Your task:
If an entry includes an image, drop the image and copy the rest verbatim.
►
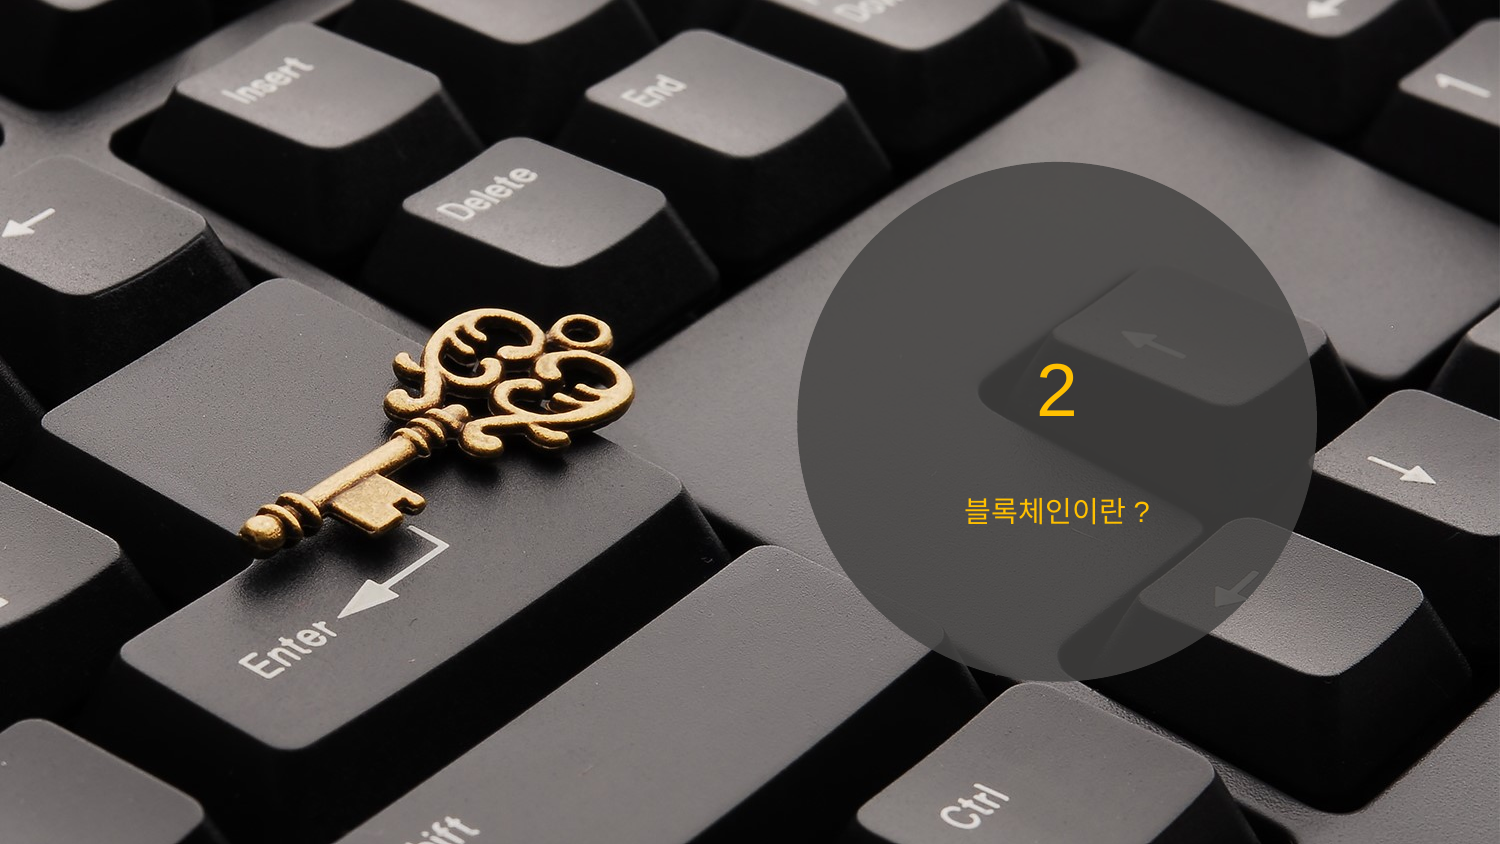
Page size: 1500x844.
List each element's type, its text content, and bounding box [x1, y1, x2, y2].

list 블록체인이란? [797, 469, 1317, 552]
list 2 [797, 303, 1317, 469]
picture [0, 0, 1500, 844]
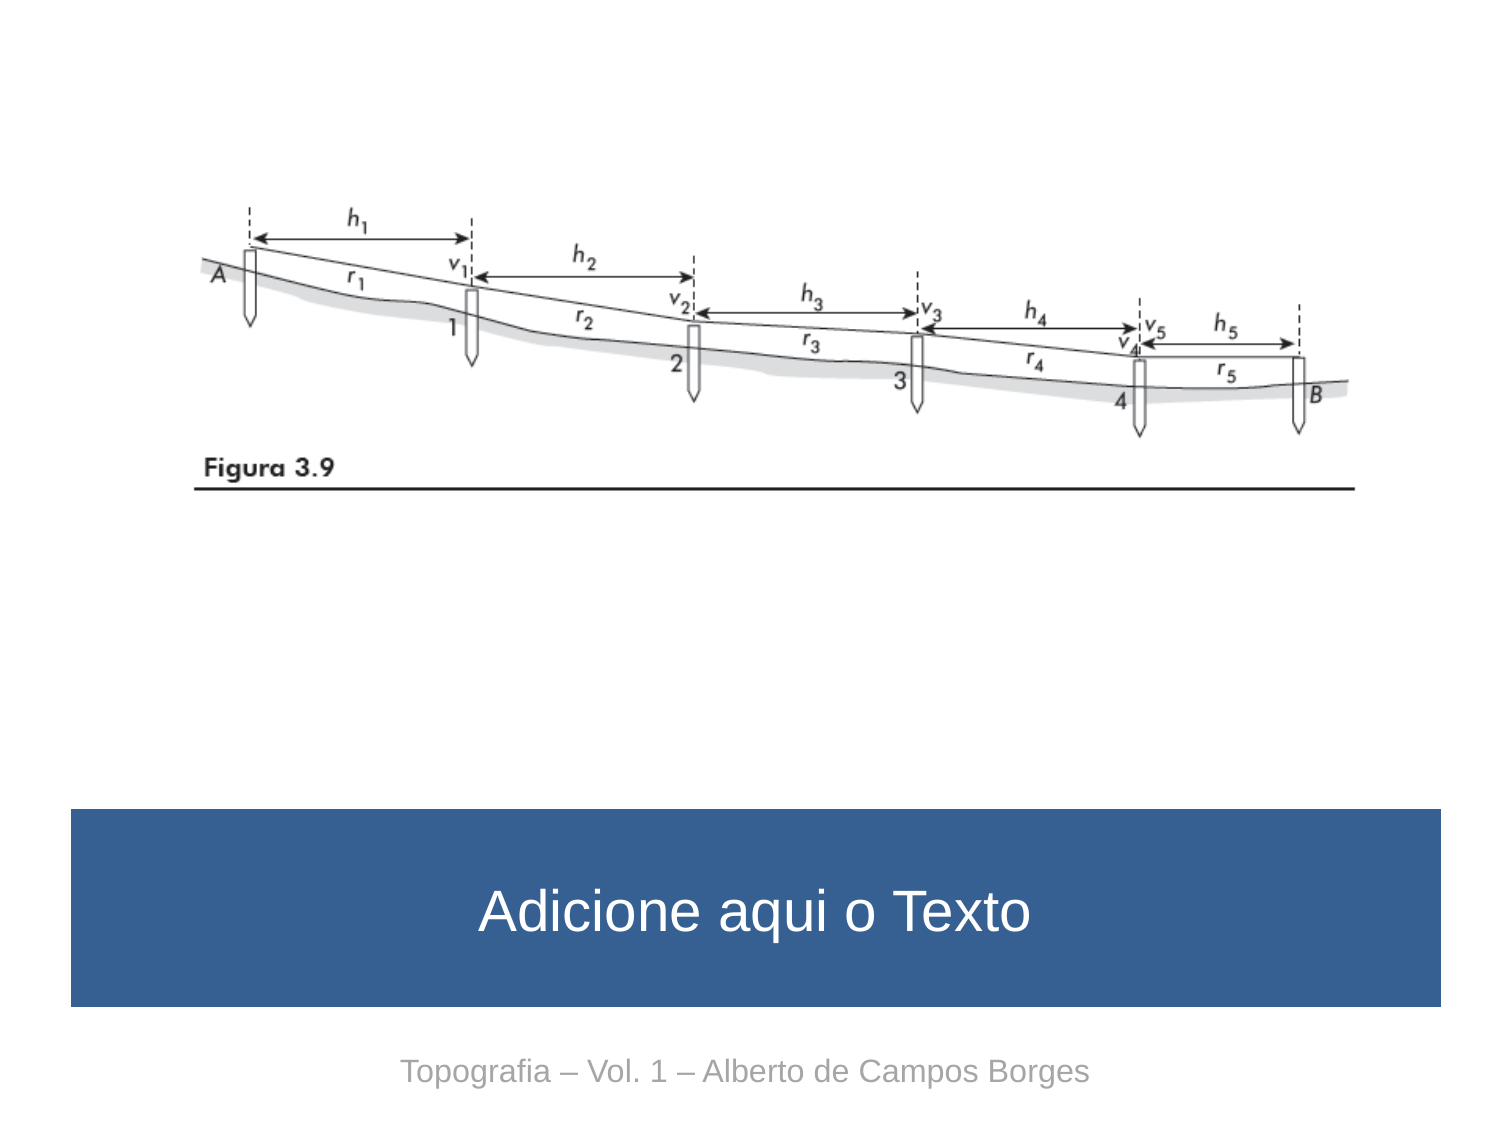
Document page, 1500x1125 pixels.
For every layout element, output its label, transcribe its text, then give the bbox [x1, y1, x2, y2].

footer Topografia – Vol. 1 – Alberto de Campos Borges [0, 1042, 1500, 1103]
text_box Adicione aqui o Texto [70, 808, 1442, 1008]
picture [149, 184, 1363, 509]
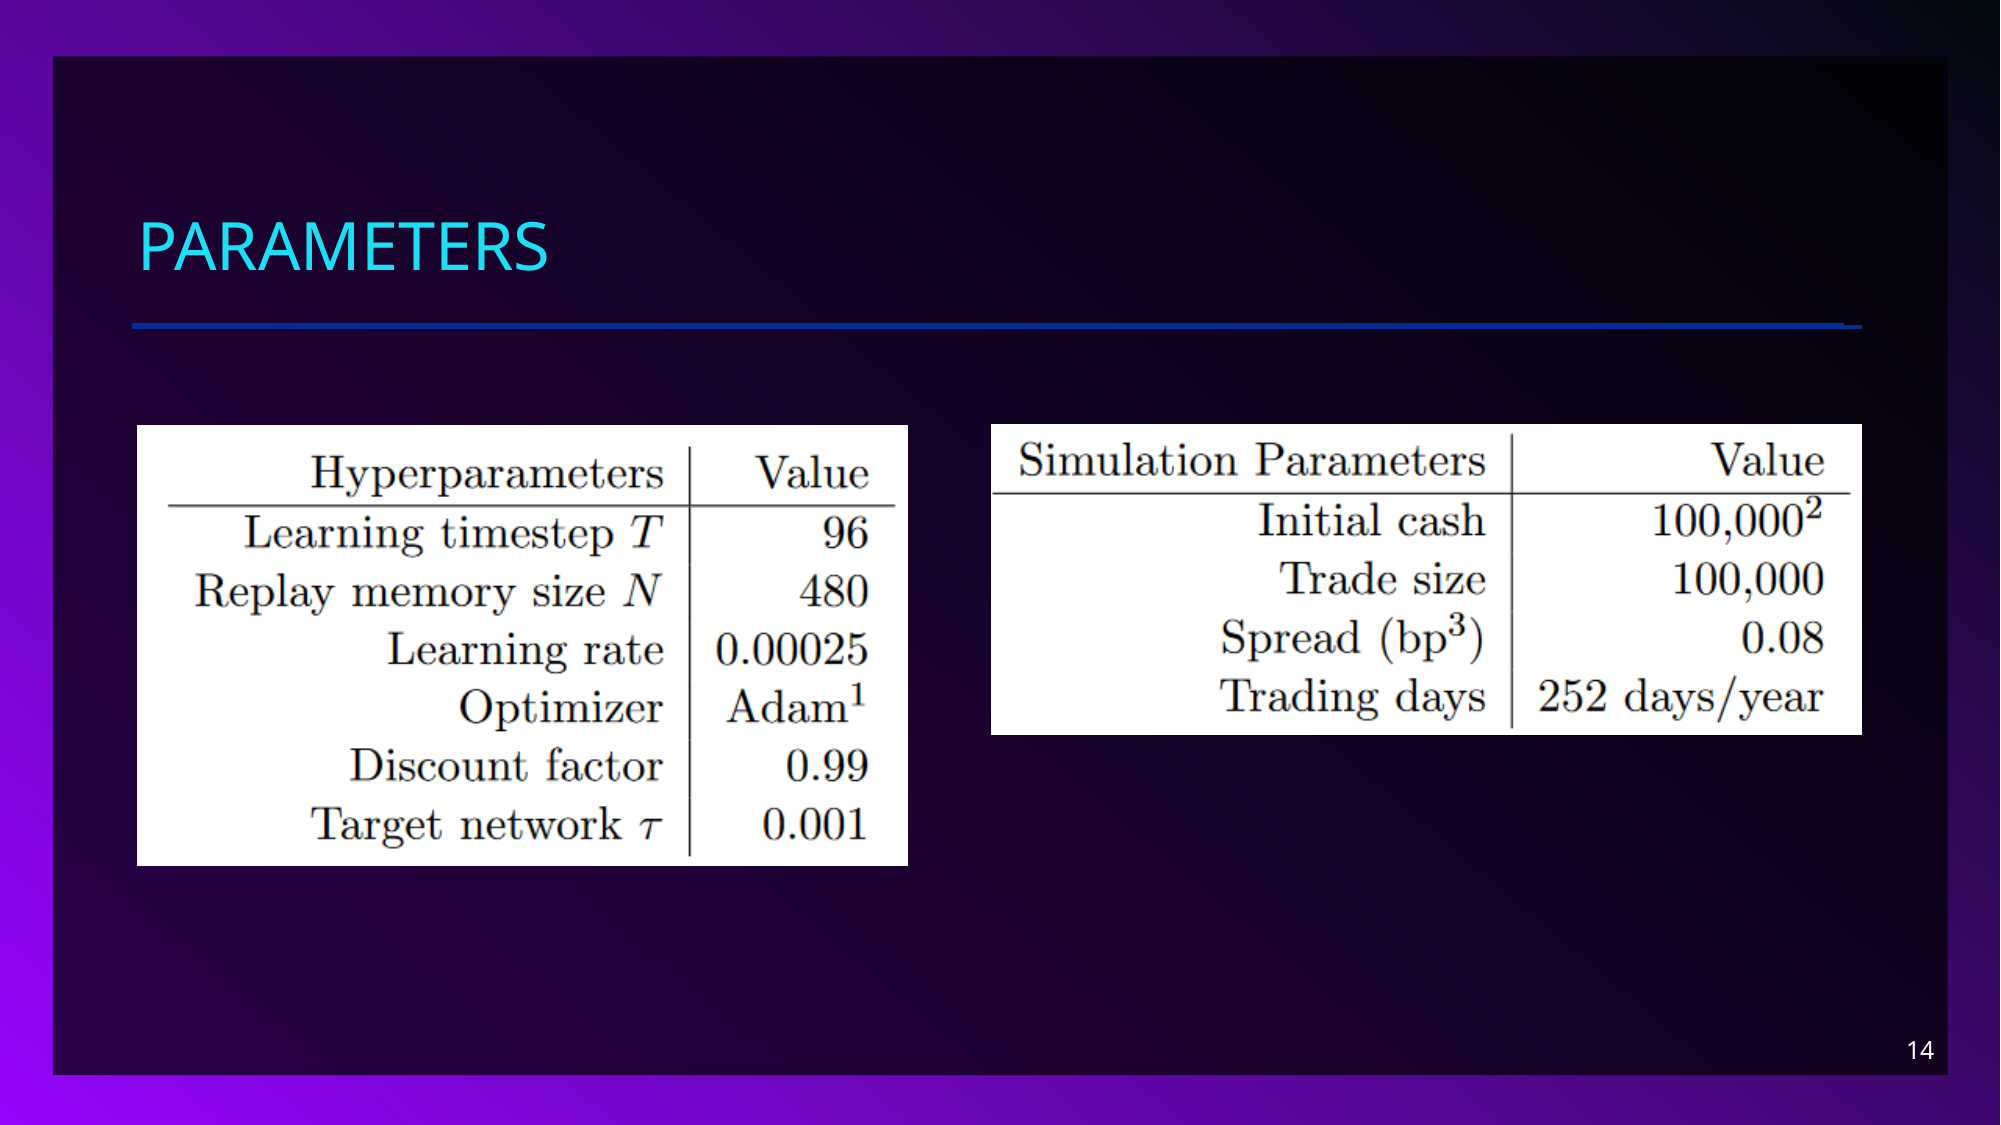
◄
Reply to the exercise:
Page size: 1500x844.
List each element's type, its text content, and bounding box [x1, y1, x2, y2].

list 블록체인이란? [797, 469, 1317, 552]
list 2 [797, 303, 1317, 469]
picture [0, 0, 1500, 844]
Document page, 1500x1125 pixels.
For every layout element, output its label, transcribe its text, then give the bbox [x1, y1, x2, y2].

footer Topografia – Vol. 1 – Alberto de Campos Borges [0, 1042, 1500, 1103]
text_box Adicione aqui o Texto [70, 808, 1442, 1008]
picture [149, 184, 1363, 509]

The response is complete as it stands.